We now have, $2$ = |$1-l+1+l$| $\leq$ |$1-l$| + |$1+l$| $=$ |$1-l$| + |$-1-l$| $<$ $\frac{1}{2}$ $+$ $\frac{1}{2}$ = $1$, which is a contradiction.

Therefore, the limit doesn't exist.

What mistakes have I made. I was considering using change of variable $y$ = $\frac{1}{x}$, so the question would be the limit of $y$ approaching $\infty$ of $\sin(y)$.

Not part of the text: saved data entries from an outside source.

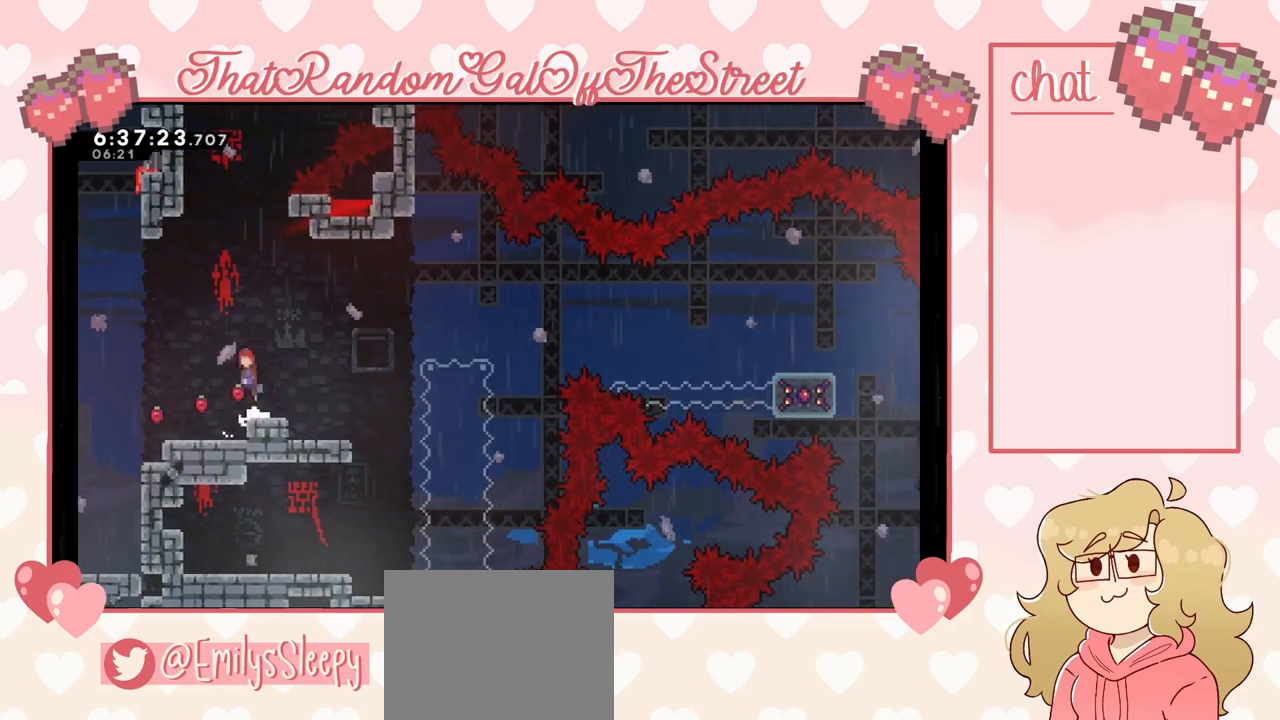
{"buttons": [], "left_stick": "up", "right_stick": "center", "events": [[167, "A", "up"], [200, "left_stick", "up"], [233, "X", "down"], [500, "X", "up"]]}
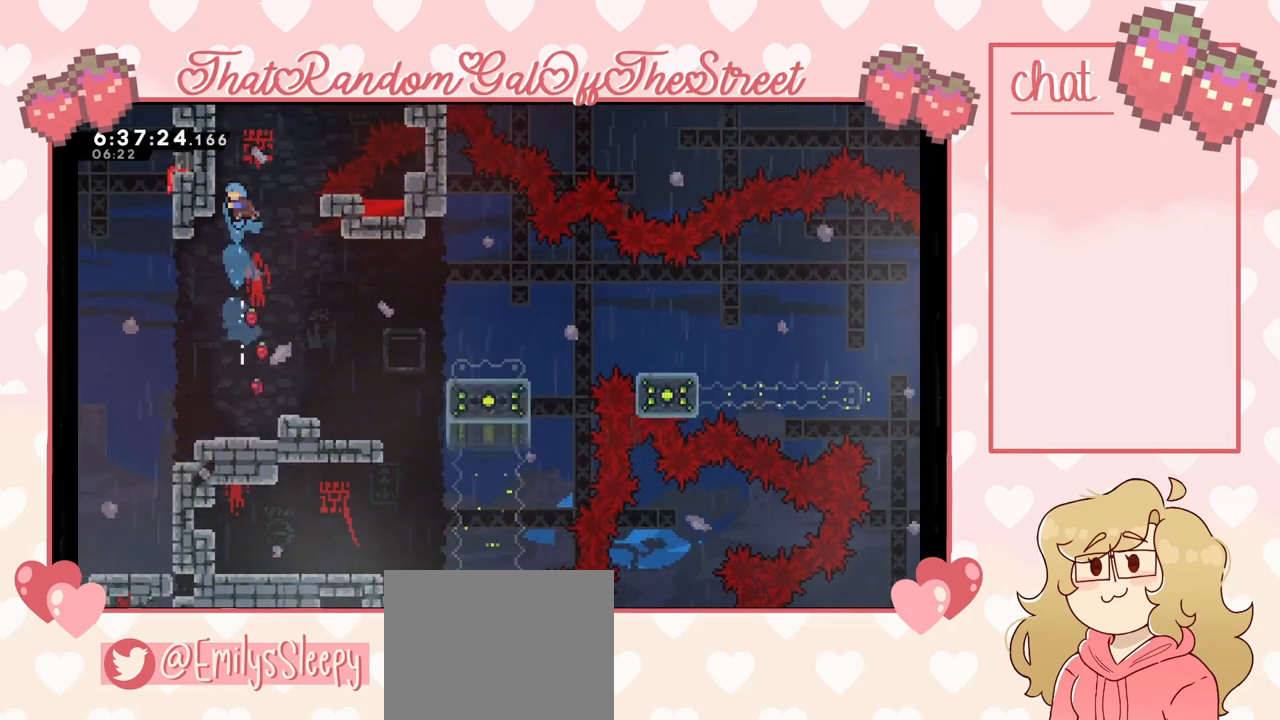
{"buttons": ["L2"], "left_stick": "up-left", "right_stick": "center", "events": [[33, "left_stick", "up-left"], [100, "L2", "down"], [167, "A", "down"], [400, "A", "up"]]}
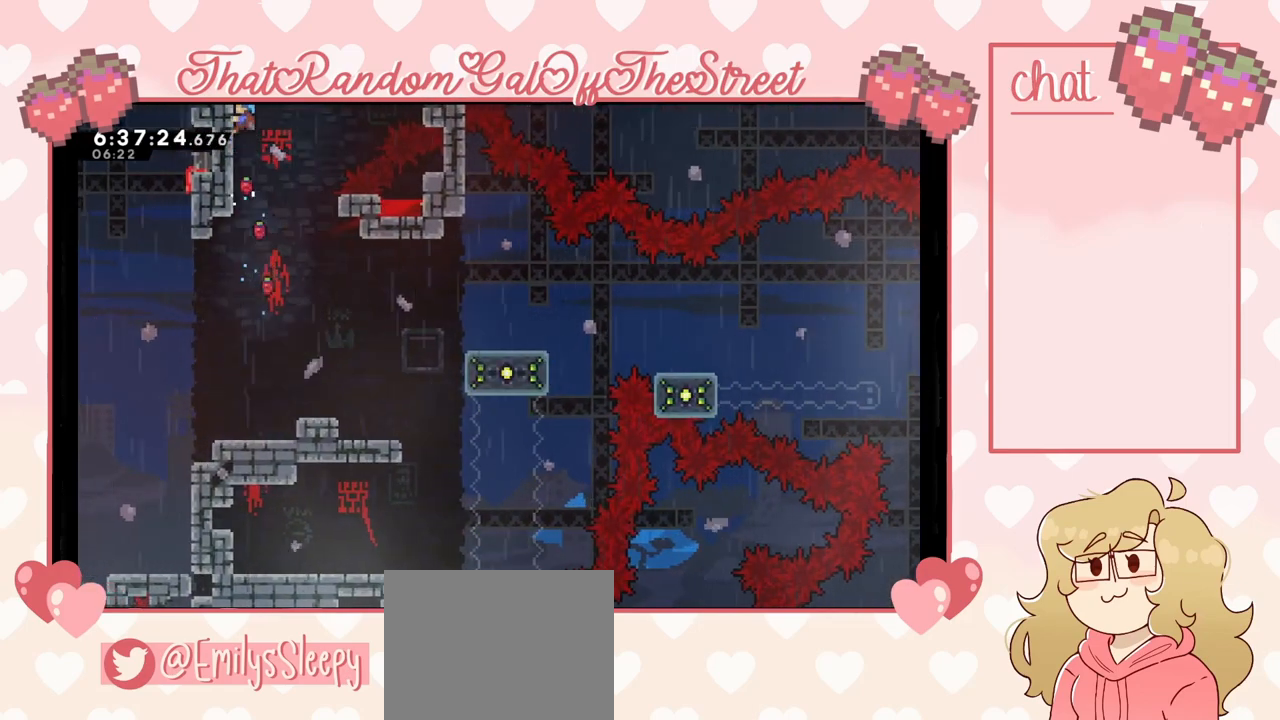
{"buttons": ["A"], "left_stick": "up-left", "right_stick": "center", "events": [[133, "A", "down"], [133, "left_stick", "up-right"], [367, "L2", "up"], [400, "left_stick", "up-left"]]}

Made some edits above. Is it possible for me to prove this using this method with some minor changes ?

Answer 1

If the limit existed, we would have that $\lim_{n\to \infty} \sin \frac{1}{a_n}$ would be the same for any sequence $a_n \to 0$. However, $$ \lim \sin\frac{1}{\frac{1}{\pi n}} = \lim \sin (n \pi) = 0 $$

$$ \lim \sin\frac{1}{\frac{1}{\frac{\pi}{2} +2\pi n}} = \lim \sin (\frac{\pi}{2} + 2 n \pi) = 1. $$

This means that in any neighbourhood of $x=0$ you can find values of $\sin \frac 1x$ as close as you wish to 0, and also to 1, which renders the definition of limit impossible to satisfy.

Answer 2

If you want to use the definition of limits: For all $l \in \mathbb{R}\setminus\{1\}$, there exists $\epsilon_0=|1-l|/2$, $\forall \delta > 0$, there exists $x_0= (\frac{\pi}{2}+k2\pi)^{-1} \in (0, \delta)$ for $|k| \in \mathbb{N}$ large enough, but $|\sin(\frac{1}{x_0})-l|= |\sin (\frac{\pi}{2}+k2\pi)-l| = |1-l| > \epsilon_0$.

For $l=1$, there exists $\epsilon_0=1/2$, $\forall \delta > 0$, there exists $x_0= (k2\pi)^{-1} \in (0, \delta)$ for $|k| \in \mathbb{N}$ large enough, but $|\sin(\frac{1}{x_0})-l|= |\sin (k2\pi)-l| = 1 > \epsilon_0$.